Die Feuerwehr Jüterbog, die zuletzt tagelang beim größten Waldbrand Deutschlands seit Jahren im Einsatz war, musste nun Wasser abpumpen. Also auch Entwarnung dort, wo Trockenheit seit einem Jahr ein großes Problem ist? Leider nicht, sagt Marx, der auch den Dürremonitor Deutschland verantwortet. Dort sind weite Teile Ostdeutschlands in alarmierendem Tiefrot dargestellt.

Niederschlag dringt nur wenige Zentimeter weit ein

Am Dienstag fielen dann nach Daten des Deutschen Wetterdienstes in Berlin und Potsdam bis zu 80 Liter Niederschlag auf den Quadratmeter, am Mittwoch waren es im Vogtland bis zu 45 Liter. Das Wasser aus solchen Niederschlägen sickere nicht tief genug in den Boden ein, sagt aber Marx. Wenn es bei einem Gewitter stark regne, dann dringe in den besonders von Trockenheit betroffenen Gebieten im Osten die Feuchtigkeit in Tiefen von maximal fünf Zentimeter unter die Oberkante sandiger Böden. "Das reicht für einen Tag", erklärt Marx.

Dr. Andreas Marx ist Leiter des Klimabüros am Helmholtz-Zentrum für Umweltforschung in Leipzig (Quelle: A. Künzelmann, Helmholtz Zentrum für Umweltforschung)Dr. Andreas Marx ist Leiter des Klimabüros am Helmholtz-Zentrum für Umweltforschung in Leipzig (Quelle: A. Künzelmann, Helmholtz Zentrum für Umweltforschung)
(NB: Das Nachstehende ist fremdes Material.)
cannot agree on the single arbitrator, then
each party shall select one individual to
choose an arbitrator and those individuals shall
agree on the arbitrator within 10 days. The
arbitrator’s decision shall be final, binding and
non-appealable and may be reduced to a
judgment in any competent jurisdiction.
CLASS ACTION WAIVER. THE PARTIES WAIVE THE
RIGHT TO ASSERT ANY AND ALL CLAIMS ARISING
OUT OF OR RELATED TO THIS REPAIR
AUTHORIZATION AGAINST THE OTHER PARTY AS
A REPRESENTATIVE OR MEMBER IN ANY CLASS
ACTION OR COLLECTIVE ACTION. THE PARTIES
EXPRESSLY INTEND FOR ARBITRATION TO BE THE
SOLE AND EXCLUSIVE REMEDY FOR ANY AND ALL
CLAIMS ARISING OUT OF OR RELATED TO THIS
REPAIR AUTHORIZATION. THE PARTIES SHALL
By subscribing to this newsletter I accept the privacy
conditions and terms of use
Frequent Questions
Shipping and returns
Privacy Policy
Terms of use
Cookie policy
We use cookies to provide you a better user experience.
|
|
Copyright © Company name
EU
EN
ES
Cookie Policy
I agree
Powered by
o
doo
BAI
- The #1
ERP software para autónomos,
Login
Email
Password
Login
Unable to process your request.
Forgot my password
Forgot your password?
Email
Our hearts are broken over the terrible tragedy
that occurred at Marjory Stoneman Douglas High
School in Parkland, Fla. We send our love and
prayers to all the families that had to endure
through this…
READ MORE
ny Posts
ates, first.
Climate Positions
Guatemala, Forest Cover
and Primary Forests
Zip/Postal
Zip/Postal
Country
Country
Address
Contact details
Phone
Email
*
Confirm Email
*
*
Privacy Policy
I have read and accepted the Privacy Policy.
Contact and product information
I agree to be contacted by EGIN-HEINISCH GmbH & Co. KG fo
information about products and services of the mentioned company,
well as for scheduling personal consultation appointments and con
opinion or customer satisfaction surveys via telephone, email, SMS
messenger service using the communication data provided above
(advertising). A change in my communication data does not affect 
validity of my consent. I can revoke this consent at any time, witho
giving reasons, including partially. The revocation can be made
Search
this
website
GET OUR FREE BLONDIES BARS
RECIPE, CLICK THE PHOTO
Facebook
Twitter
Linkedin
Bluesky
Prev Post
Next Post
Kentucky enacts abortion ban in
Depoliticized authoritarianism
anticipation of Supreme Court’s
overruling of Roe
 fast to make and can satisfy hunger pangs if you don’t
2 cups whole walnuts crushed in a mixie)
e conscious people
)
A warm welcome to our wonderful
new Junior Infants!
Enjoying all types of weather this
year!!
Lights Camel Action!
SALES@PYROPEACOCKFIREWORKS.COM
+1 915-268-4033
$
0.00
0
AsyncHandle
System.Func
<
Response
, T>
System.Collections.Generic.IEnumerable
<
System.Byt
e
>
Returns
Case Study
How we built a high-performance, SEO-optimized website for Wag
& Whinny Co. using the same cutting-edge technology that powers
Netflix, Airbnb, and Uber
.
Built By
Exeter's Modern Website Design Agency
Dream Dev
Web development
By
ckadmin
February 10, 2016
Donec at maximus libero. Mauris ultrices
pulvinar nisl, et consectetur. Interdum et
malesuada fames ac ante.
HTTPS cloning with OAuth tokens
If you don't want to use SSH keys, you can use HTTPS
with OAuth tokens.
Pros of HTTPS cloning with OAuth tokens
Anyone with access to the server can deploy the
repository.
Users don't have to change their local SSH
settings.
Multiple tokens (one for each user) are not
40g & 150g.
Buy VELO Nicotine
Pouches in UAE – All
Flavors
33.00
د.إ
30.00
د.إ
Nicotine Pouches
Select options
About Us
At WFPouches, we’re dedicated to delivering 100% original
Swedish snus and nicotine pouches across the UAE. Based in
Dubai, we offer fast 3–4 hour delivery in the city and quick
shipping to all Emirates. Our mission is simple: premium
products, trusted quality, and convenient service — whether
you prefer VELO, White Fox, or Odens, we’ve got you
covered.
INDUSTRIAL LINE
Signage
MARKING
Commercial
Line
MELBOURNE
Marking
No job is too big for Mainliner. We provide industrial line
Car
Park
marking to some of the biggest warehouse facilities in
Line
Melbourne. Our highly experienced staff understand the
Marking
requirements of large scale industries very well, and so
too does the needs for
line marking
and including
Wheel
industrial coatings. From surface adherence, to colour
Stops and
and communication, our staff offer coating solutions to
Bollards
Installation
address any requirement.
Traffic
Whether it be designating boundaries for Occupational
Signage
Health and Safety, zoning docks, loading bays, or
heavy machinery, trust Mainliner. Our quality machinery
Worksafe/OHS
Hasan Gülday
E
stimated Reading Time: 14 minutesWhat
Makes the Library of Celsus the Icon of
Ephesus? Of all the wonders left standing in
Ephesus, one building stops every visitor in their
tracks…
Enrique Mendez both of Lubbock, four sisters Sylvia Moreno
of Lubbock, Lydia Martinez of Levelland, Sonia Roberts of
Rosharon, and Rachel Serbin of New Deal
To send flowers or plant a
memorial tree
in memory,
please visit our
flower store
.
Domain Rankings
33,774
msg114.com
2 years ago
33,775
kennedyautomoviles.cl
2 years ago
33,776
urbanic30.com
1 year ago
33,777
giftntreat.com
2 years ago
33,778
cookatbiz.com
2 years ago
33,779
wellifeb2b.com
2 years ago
Der Boden kann den Niederschlag nicht so schnell aufnehmen, wie er fällt. Ein Teil des Wassers läuft oberirdisch weg. Ein anderer Teil des Regens verdunstet schnell an der Oberfläche. 

In Gegenden mit weniger sandigen Böden wie im Harz gelange das Wasser noch weniger tief ins Erdreich und verdunste noch schneller. Die Folge: "Am Freitag wird in einigen Regionen wieder die Waldbrandstufe drei oder vier ausgerufen", sagt Marx. Fünf Stufen sind es insgesamt. 

Landwirte müssen Notschlachtungen fürchten

Das bestätigt auch der Präsident des Landesfeuerwehrverband Brandenburgs, Werner-Sigwart Schippel: "Die Waldbrandgefahr kommt sehr schnell wieder." 
 

 
Schwer haben es weiterhin die Bauern. Das hat Reimund Schwarze, Klimaökonom am Helmholtz-Zentrum für Umweltforschung in Leipzig, gerade noch einmal erörtert. Von einem Gespräch mit Landwirten in Barleben im Landkreis Börde berichtete er auf Twitter, dass auch die Gewitter Minderernten bei Futter in diesem Jahr kaum noch verhindern können. Der "Frankfurter Rundschau" sagte er, einige Bauern könnten dadurch dazu gezwungen werden, ihre Kühe zu schlachten. Die Folgen des Sommers 2018 seien noch nicht überwunden.